Al sumergirnos en el drama de la pasión, muerte y resurrección de Cristo, nos enfrentamos a los misterios del pecado, la fragilidad humana y las peores formas de oscuridad. Pero también encontramos los del amor y el perdón divinos, de lo que significa hallar una vida nueva y auténtica. A veces, la mejor manera de reflexionar profundamente sobre estos temas es a través del arte, y algunas películas lo logran de manera excepcional. Estas son las cinco mejores para ver en estos días de recogimiento personal y espiritual.
'La Pasión de Cristo' (2004)
Fotograma de La pasión de Cristo
Para muchos, la mejor película sobre Jesús es La pasión de Cristo. Dirigida por Mel Gibson en 2004, narra las últimas horas de su vida. Dura, intensa, complaciente, pero con una de las representaciones más impactantes del sacrificio y la fe llevadas al cine. El cineasta ha tardado 20 años en decidirse a repetir el éxito de esta con una segunda parte, La resurrección de Cristo, donde repasará qué sucedió durante los tres días previos a que resucitara.
'Ben Hur' (1959)
Ben-Hur dirigida por William Wyler (1959)
Famosa mundialmente por su emocionante secuencia de carrera de carros, Ben Hur se sitúa como un espectáculo trepidante que muestra una planificación y una ejecución meticulosas a nivel cinematográfico.
La interpretación de Charlton Heston de Judah Ben-Hur es, cuanto menos, icónica. Su poderosa presencia y empatía le dan vida al personaje, lo que le valió elogios y un lugar idóneo en la historia del cine. La representación que hace tanto él como el resto del filme de la sociedad, la política y la grandeza romanas ofrece a los espectadores una experiencia inmersiva que resuena con el espíritu de la época.
'Los diez mandamientos' (1956)
Charlton Heston encarnó a Moisés en Los Diez MandamientosGTRES
Los Diez Mandamientos fue una historia tan buena que Cecil B. De Mille la contó dos veces, y es con la versión posterior donde se basa en gran medida su reputación en la cultura popular. Allá por 1923, un elenco de miles de personas pululó en una pantalla propia de la era del cine mudo. No fue hasta 1956, que DeMille rehizo su película de la mano de Charlton Heston, acompañando a su Moisés desde incipiente Príncipe de Egipto hasta liberador de los hebreos.
Con tres horas y media horas de duración, 15 millones de presupuesto y exteriores rodados en Egipto, la película dista mucho de ser modesta, pero es capaz de abordar un tema tan extenso como este ofreciendo un espectáculo suntuoso y una moralidad profundamente cincelada.

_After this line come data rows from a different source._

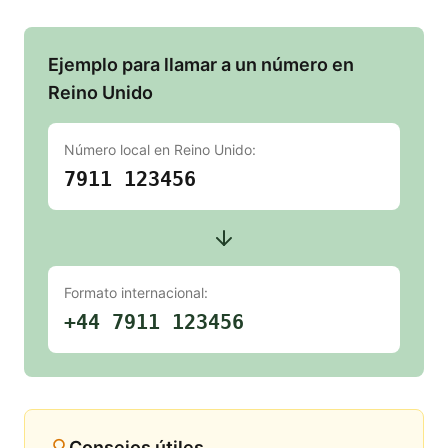
Ejemplo para llamar a un número en
Reino Unido
Número local en
Reino Unido
:
7911 123456
Formato internacional:
+44 7911 123456
Consejos útiles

Mención aparte necesitan sus últimos 45 minutos, donde se suceden una batería de escenas de una orquestación asombrosa.
'Quo Vadis' (1951)
Quo Vadis
Muchos consideran que Quo Vadis es el artífice de haber salvado a MGM de la bancarrota. Un drama épico que combina elementos históricos con otros ficticios para contar la historia del choque del Imperio Romano con el cristianismo. Dirigida por Mervyn LeRoy, es, entonces, una versión única del subgénero épico bíblico de las películas de la Antigua Roma, y es especialmente notable por no centrarse solo en la historia del Nuevo Testamento. Protagonizada por Robert Taylor, Deborah Kerr, Leo Genn y Peter Ustinov, fue éxito de taquilla. Recaudó 21 millones de dólares con un presupuesto de 7 millones y obtuvo ocho nominaciones al Oscar –aunque no se llevó ninguno–.
'Espartaco' (1960)
Kirk Douglas en Espartaco
Espartaco fue una de las películas más caras en el momento de su estreno en los años sesenta. Sin embargo, la epicidad del proyecto de Stanley Kubrick no está solo en los 12 millones de presupuesto, sino porque presenta algunas de las secuencias de acción más emblemáticas de la historia del cine.

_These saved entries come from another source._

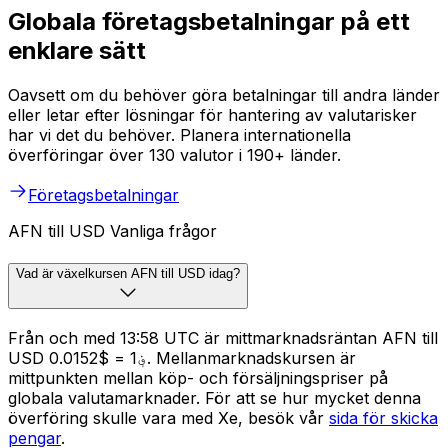
Globala företagsbetalningar på ett
enklare sätt
Oavsett om du behöver göra betalningar till andra länder
eller letar efter lösningar för hantering av valutarisker
har vi det du behöver. Planera internationella
överföringar över 130 valutor i 190+ länder.
Företagsbetalningar
AFN till USD Vanliga frågor
Vad är växelkursen AFN till USD idag?
Från och med 13:58 UTC är mittmarknadsräntan AFN till
USD ؋1 = $0.0152. Mellanmarknadskursen är
mittpunkten mellan köp- och försäljningspriser på
globala valutamarknader. För att se hur mycket denna
överföring skulle vara med Xe, besök vår
sida för skicka
pengar
.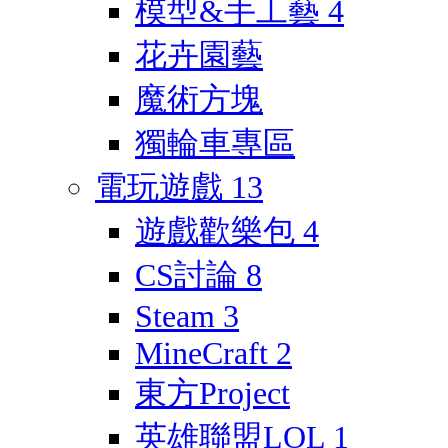
模型&手工藝
4
花卉園藝
魔術方塊
獨輪車專區
電玩遊戲
13
遊戲歡樂包
4
CS討論
8
Steam
3
MineCraft
2
東方Project
英雄聯盟LOL
1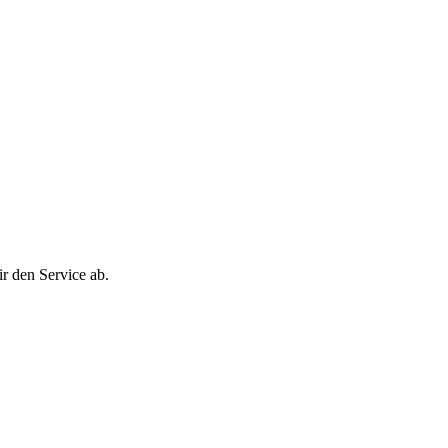
r den Service ab.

Sin olvidar también la capacidad para ahondar en la profundidad emocional de sus personajes. Las relaciones de este esclavo vendido como gladiador, especialmente con Varinia (Jean Simmons), proporcionan el contrapunto conmovedor a la gran escala de la cinta. Kirk Douglas interpretó el papel con una presencia innegablemente magnética. Su carisma, determinación y espíritu inquebrantable insuflan vida a un personaje que se convierte en un símbolo perdurable de resiliencia y esperanza.